In Omega a probabilistic model is a collection of random variables. Random Variables are of type RandVar. There are two ways to construct random variables: the statistical style, which can be less verbose, and more intuitive, but has some limitations, and the explicit style, which is more general.

Statistical Style

In the statistical style we create random variables by combining a number of primitives. Omega comes with a number of built-in primitive distributions. One example is the standard uniform:

x1 = uniform(0.0, 1.0)

x1 is a random variable not a sample. To construct another random variable x2, we do the same.

x2 = uniform(0.0, 1.0)

x1 and x2 are identically distributed and independent (i.i.d.).

julia> rand((x1, x2))
(0.5602978842341093, 0.9274576159629635)

Contrast this with:

julia> rand((x1, x1))
(0.057271529749001626, 0.057271529749001626)

Composition

Statistical style is convenient because it allows us to treat a RandVar which returns values of type T (its elemtype) as if it is a value of type T. For instance the elemtype(uniform(0.0, 1.0)) is Float64. Using the statistical style, we can add, multiply, divide them as if they were values of type Float64.

x3 = x1 + x2

Note x3 is a RandVar like x1 and x2

This includes inequalities:

p = x3 > 1.0

elemtype(p) is Bool

julia> rand(p)
false

A particularly useful case is that primitive distributions which take parameters of type T, also accept RandVar with elemtype T

n = normal(x3, 1.0)

Suppose you write your own function which take Float64s as input:

myfunc(x::Float64, y::Float64) = (x * y)^2

We can't automatically apply myfunc to RandVars; it will cause a method error

julia> myfunc(x1, x2)
ERROR: MethodError: no method matching myfunc(::RandVar..., ::RandVar...)

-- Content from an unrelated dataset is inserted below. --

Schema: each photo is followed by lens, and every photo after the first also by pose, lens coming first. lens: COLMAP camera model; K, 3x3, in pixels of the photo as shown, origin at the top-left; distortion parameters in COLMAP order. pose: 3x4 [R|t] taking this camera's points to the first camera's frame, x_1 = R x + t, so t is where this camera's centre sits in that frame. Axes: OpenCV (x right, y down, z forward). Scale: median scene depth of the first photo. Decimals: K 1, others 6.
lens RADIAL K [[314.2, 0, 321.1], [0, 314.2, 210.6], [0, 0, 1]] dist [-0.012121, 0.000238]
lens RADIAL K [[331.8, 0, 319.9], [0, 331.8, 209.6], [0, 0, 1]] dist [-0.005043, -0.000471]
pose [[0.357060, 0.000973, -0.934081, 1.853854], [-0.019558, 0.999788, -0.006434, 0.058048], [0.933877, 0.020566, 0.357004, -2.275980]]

However this is easily remedied with the function lift:

lift(myfunc)(x1, x2)

Explicit Style

The above style is convenient but has a few limitations and it hides a lot of the machinery. To create random variables in the explicit style, create a normal julia sampler, but it is essential to pass through the rng object.

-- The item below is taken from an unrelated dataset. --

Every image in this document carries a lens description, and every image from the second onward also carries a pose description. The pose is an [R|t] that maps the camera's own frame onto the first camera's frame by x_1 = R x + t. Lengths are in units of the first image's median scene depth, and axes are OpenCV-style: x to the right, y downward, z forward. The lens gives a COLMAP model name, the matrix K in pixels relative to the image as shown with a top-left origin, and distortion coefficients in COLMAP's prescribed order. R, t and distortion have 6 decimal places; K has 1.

For instance, to define a bernoulli distribution in explicit style:

x_(rng) = rand(rng) > 0.5

x_ is just a normal julia function. We could sample from it by passing in the GLOBAL_RNG

julia> x_(Base.Random.GLOBAL_RNG)
true

However, in order to use x for conditional or causal inference we must turn it into a RandVar. One way to do this (we discuss others in [conditonalindependence]) is using ~.

x = ~x_

All of the primitive distributions can be used in explicit style by passing the rng object as the first parameter (type constraints are added just to show that the return values are not random variables but elements. But don't add them to your own code! It will prevent automatic differentiation based inference procedures from working):

function x_(rng)
  if bernoulli(rng, 0.5, Bool)::Bool
    normal(rng, 0.0, 1.0)::Float64
  else bernoulli(rng, 0.5, Bool)
    betarv(rng, 2.0, 2.0)::Float64
  end
end

~x_

Statistical style and functional style can be combined naturally. For example:

x =~ rng -> rand(rng) > 0.5 ? rand(rng)^2 : sqrt(rand(rng))
y = normal(0.0, 1.0)
z = x + y

Random Variable Families

Often we want to parameterize a random variable. To do this we create functions with addition arguments, and pass arguments to ciid.

"Uniform distribution between `a` and `b`"
unif(rng, a, b) = rand(rng) * (b - a) + b  

# x is uniformly distributed between 10 and 20
x = ciid(unif, 10, 20)

And hence if we wanted to create a method that created independent uniformly distributed random variables, we could do it like so:

uniform(a, b) =~ rng -> rand(rng) * (b - a) + b

# x is distributed between 30 and 40 (and independent of x)
x = ciid(unif, 30, 40)

# x is distributed between 30 and 40 (and independent of x)
y = ciid(unif, 30, 40)